For some in the international film community, the movie “season” starts with the Festival de Cannes during the month of May. Some might say Berlin, which takes place in early February, but the Sundance Film Festival should also be included, particularly for American independent films.
After the festivals for a calendar year are finished, then comes a different season – the awards season, ending with the Academy Awards™ which take place in late February. It’s usually the same small group of films that vie for these awards (too numerous to mention, even keeping to a list of American awards shows). Now that the Oscars™ have been given out and the interminable awards period is over, how have films from these international and independent festivals fared in the most Hollywood of events? Not particularly well, but that’s to be expected.
“Whiplash,” which began life at Sundance over a year ago in January 2014 but also played in the Directors Fortnight section of Cannes, was the only film from that edition of Sundance to get any Oscar™ nominations. It got a slew of them, and won three: Best Supporting Actor for J.K. Simmons, which was expected, Best Sound Mixing and Film Editing.
Other titles from Cannes received nominations: although it won nothing, competition film “Foxcatcher” was nominated for Best Actor (Steve Carrell), supporting actor (Mark Ruffalo), original screenplay, and director (Bennett Miller). Wim Wenders’ documentary about photographer Sebastiao Salgado, “The Salt of the Earth” lost best documentary to Laura Poitras’ “Citizenfour.”
Mike Leigh’s Cannes competition film “Mr. Turner” had four nominations (cinematography, score, costume and production design) but was shut out; although it should be added that Timothy Spall, who won the actor prize in Cannes, was not even nominated. Marion Cotillard did receive a nomination for her role in “Two Days, One Night,” but no prize. (At the Oscars™, that is. She has been feted by many other organizations as well as critics group for her role in the Dardenne brothers’ film.)

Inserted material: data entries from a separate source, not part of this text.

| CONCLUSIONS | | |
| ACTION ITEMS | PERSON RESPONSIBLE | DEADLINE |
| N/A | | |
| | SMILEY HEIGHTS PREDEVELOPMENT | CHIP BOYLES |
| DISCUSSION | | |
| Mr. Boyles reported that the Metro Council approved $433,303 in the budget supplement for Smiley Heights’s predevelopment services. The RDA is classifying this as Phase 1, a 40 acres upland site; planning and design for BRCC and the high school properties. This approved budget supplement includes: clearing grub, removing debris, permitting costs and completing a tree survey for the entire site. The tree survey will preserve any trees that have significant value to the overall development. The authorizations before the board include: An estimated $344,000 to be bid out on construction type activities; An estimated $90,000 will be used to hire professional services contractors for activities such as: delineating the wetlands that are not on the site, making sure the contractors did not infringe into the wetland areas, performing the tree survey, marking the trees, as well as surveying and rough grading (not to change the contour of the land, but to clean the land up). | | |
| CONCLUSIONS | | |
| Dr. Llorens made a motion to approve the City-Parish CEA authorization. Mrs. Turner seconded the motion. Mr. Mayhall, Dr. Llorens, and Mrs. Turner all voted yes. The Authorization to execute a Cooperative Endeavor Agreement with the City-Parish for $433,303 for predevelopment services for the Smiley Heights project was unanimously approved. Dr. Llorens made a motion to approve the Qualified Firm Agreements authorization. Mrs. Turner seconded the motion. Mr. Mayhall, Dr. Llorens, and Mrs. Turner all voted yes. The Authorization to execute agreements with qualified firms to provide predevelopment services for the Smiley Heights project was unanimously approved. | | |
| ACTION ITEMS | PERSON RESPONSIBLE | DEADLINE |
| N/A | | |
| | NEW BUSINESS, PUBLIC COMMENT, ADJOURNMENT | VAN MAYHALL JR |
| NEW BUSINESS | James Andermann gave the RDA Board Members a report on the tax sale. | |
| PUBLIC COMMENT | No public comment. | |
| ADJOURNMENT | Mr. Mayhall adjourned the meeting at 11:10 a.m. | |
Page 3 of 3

Other films received nominations, but brought home no award: Out of competition film “How to Train Your Dragon 2” and “The Tale of Princess Kaguya” from the Directors Fortnight competed for best animated film but lost to “Big Hero 6” a film that, admittedly, this writer never heard of! A Cinefondation film, “The Bigger Picture,” received a best animated short nomination.
Many films from Cannes have made their way into the best foreign language film category in the past, and this year was no exception. Although none of the Cannes-premiering films won - “Leviathan” from Russia; “Wild Tales” from Argentina and “Timbuktu” – the first time a film from Mauritania has been nominated (and which is the best film of the year in this writer’s opinion), they certainly all deserved their slots.
Fortunately, as much as we enjoy handicapping the winners and losers, none of these awards are the be-all and end-all for the lives of these films. The real winners get seen be audiences all over the world and appreciated for their various levels of artistry. And live on.
And after? Then we begin again! The 2015 edition of Festival de Cannes will take place May 13 through 24. Competition and Un Certain Regard film will be announced in mid-April. Watch this space.